Module panama.io.feature_store

Classes

class DatabricksFeatureStore (spark: pyspark.sql.session.SparkSession, config: Optional[Dict] = None)

A feature store implementation that uses the Databricks Feature Store API.

Initializes a new instance of the DatabricksFeatureStore class and connects to the FeatureStoreClient.

Expand source code
class DatabricksFeatureStore(PanamaFeatureStore, FeatureStoreClient, IOInterface):
    """
    A feature store implementation that uses the Databricks Feature Store API.
    """

    def __init__(self, spark: SparkSession, config: Optional[Dict] = None):
        """
        Initializes a new instance of the DatabricksFeatureStore class and connects to the
        FeatureStoreClient.
        """
        self.spark = spark
        self.client = self.connect()
        PanamaFeatureStore.__init__(self, config)

    def connect(self) -> FeatureStoreClient:
        return FeatureStoreClient()

    def create_feature_table(
        self,
        table_name: str,
        primary_keys: List[str],
        description: str,
        df: Optional[DataFrame] = None,
        schema: Optional[StructType] = None,
        partition_columns: Optional[List[str]] = None,
    ) -> Union[str, None]:
        """
        Create and return a feature table in feature store with the given name and primary keys.

        The returned feature table has the given name and primary keys.
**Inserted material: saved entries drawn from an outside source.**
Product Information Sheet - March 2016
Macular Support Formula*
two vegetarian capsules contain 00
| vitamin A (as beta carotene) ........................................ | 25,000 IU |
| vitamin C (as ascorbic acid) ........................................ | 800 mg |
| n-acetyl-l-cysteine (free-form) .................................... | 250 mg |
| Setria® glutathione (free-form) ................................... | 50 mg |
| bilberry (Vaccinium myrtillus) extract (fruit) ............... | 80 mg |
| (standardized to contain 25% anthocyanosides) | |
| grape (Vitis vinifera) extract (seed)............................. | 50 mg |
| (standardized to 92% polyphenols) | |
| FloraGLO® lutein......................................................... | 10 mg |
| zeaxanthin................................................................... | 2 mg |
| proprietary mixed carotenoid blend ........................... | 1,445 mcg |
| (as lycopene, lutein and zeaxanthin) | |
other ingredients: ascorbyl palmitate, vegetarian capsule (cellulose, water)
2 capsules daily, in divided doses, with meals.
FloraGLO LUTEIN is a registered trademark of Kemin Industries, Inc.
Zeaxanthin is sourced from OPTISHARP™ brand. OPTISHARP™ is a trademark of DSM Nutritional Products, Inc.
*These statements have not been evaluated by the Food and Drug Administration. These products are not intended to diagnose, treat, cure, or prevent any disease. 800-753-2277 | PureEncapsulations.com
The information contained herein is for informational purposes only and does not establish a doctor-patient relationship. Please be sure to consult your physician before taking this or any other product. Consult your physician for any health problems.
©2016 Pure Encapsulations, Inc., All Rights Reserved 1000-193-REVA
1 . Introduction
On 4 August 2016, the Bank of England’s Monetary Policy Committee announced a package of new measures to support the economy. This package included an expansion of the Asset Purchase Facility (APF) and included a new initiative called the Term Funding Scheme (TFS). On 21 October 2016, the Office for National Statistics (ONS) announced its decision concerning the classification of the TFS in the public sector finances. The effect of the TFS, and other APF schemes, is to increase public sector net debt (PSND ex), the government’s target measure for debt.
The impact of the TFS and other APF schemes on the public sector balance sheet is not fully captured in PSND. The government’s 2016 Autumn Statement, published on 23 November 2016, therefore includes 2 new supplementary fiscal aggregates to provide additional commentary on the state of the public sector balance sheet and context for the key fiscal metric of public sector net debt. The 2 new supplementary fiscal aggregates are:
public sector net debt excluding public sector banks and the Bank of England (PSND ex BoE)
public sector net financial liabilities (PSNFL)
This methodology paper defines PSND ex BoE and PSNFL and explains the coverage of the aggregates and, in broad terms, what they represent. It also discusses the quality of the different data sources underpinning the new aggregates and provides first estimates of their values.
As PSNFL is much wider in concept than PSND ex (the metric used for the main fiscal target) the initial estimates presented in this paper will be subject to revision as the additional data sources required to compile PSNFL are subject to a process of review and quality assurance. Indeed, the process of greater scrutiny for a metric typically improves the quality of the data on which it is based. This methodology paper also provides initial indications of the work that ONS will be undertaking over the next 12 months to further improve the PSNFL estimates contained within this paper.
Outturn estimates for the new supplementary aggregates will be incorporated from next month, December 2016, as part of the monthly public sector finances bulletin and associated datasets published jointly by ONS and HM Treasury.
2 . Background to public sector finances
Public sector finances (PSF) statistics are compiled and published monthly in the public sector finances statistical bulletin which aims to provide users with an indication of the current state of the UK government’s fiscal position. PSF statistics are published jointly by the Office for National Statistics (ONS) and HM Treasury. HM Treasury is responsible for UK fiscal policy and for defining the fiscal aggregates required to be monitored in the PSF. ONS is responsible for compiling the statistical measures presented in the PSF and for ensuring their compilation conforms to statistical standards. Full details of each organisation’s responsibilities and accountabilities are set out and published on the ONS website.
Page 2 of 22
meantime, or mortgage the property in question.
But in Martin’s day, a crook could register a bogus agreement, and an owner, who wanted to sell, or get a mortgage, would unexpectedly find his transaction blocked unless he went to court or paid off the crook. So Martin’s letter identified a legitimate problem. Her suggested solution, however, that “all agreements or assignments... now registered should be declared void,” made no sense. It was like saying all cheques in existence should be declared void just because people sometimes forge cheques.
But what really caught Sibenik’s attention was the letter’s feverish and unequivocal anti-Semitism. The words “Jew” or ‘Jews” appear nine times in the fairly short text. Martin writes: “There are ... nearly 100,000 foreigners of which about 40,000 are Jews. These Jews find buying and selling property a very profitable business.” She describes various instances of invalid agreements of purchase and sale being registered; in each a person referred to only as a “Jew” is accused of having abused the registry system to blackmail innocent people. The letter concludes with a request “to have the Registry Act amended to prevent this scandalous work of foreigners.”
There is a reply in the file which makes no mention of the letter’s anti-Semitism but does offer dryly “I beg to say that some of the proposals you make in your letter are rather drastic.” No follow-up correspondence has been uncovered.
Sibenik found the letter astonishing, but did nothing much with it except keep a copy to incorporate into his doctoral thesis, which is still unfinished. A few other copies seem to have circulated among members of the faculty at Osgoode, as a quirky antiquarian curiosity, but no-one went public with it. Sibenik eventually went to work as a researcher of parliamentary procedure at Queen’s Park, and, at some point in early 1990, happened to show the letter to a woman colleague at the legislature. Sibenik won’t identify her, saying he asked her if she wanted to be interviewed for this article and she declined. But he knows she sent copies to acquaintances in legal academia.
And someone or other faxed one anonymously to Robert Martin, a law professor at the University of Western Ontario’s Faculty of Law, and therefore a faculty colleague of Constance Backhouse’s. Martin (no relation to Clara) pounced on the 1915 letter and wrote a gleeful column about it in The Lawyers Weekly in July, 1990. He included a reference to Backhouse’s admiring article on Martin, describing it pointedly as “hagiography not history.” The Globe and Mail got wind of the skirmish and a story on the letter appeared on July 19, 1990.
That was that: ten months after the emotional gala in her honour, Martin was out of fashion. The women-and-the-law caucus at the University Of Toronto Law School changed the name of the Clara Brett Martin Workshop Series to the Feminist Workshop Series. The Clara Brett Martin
Uses the provided schema or the inferred schema of the provided df. If df
        is provided, this data will be saved in a Delta table.

        Args:
            table_name (str): Name of the table to read from. Format must be "<catalog>.<schema>.<table>". Catalog must be indicated without env prefix.
            primary_keys (List[str]): A list of primary key columns.
            description (str): A description of the feature table.
            df (Optional, pyspark.sql.DataFrame): Table used to infer schema if not given.
            schema (Optional, StructType): Feature table schema.
            partition_columns (Optional, List[str]): A list of partition columns. Default to None.

        Returns:
            Union[str, None]: The name of the created feature table.
        """

        # First set catalog
        table_name = self._assign_env_to_string(s=table_name, purpose="w")

        schema_name_isolated = re.search(pattern=r"\.(\w*?)\.", string=table_name).group(1)  # type: ignore
        table_name_isolated = re.search(pattern=r"\.([^\.]+)$", string=table_name).group(1)  # type: ignore

        if (
            self.spark.sql(f"SHOW TABLES IN {schema_name_isolated}")
            .where(F.col("tableName") == table_name_isolated)
            .count()
            > 0
        ):
            trace = f"{table_name} already exists, function will interrupt and do nothing, use write_feature_table to add data to an existing table."
            print(trace)
            logger = panama.logging.get_logger()
            logger.log_step(step_id=__name__, level=panama.logging.WARN, trace=trace)
            return
        else:
            # Create feature table
            self.client.create_table(
                df=df,
                name=table_name,
                primary_keys=primary_keys,
                schema=schema,
                partition_columns=partition_columns,
                description=description,
            )
            return f"Created Feature Store table at {table_name}"

    def write_feature_table(self, df: DataFrame, table_name: str, mode: str = "overwrite"):
        """
        Writes data to a feature table in the Databricks Feature Store.

        Args:
            df (pyspark.sql.DataFrame): The data to be written to the feature table.
            table_name (str): Name of the table to read from. Format must be "<catalog>.<schema>.<table>". Catalog must be indicated without env prefix.
            mode (str): The mode to use when writing data to the feature table (default is 'overwrite', other option is 'merge').
        """
        # First set catalog
        table_name = self._assign_env_to_string(s=table_name, purpose="w")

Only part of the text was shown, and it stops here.